Entenda as regras de transição

RIO - O Instituto Brasileiro de Geografia e Estatística (IBGE) divulgou, nesta quinta-feira, a Tábua de Mortalidade de 2018, que trata da expectativa de vida da população. De acordo com os dados, o brasileiro continua vivendo mais ano a ano. Agora, a média para ambos os sexos é de 76 anos e três meses. No ano anterior, a projeção era de 76 anos.

Essa mudança afeta diretamente o fator previdenciário do INSS, que funciona como uma espécie de redutor dos benefícios de quem se aposenta ainda jovem. A ideia é que quanto mais o brasileiro vive, por mais tempo tende a receber um benefício da Previdência.

A lógica do fator é exatamente reduzir o valor pago àqueles que se aposentam cedo, estimulando-os a continuar na ativa — e contribuindo — para ter um benefício maior no futuro, que será pago por menos tempo.

A reforma da Previdência, promulgada em 12 de novembro, criou uma idade mínima para a aposentadoria (62 anos, para mulheres, e 65, para homens). Mas criou também regras de transição para aqueles que já estavam no mercado, para que não fossem tão prejudicados.

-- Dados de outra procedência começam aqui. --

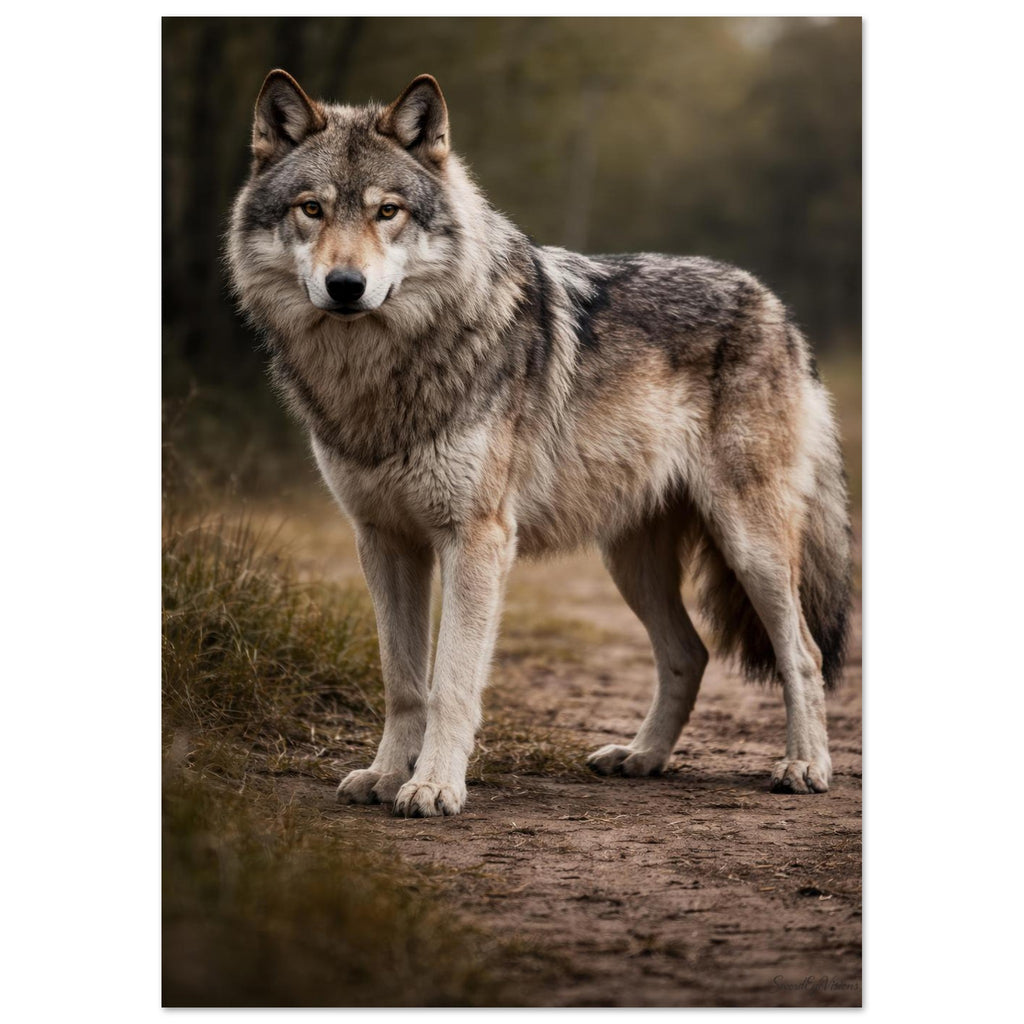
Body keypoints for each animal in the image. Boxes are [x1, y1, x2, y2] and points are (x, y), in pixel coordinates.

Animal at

A mudança na expectativa de vida do brasileiro — com a consequente alteração da tabela do fator previdenciário do INSS — muda uma dessas regras de transição, válida para os trabalhadores da iniciativa privada.

Trata-se da regra do pedágio de 50% válida para quem, na data da reforma, estava a dois anos ou menos de se aposentar com 30 anos de contribuição (mulher) ou 35 anos (homem). Neste caso, é preciso cumprir 50% do tempo que faltava.

Se era preciso comprovar mais dois anos, por exemplo, essa pessoa terá que trabalhar e contribuir por mais três anos. Para esta regra específica, o fator previdenciário não foi abolido. Por isso, os novos dados do IBGE afetam o cálculo do tempo para se aposentar e o valor do benefício. A calculadora da Previdência do GLOBO já foi atualizada.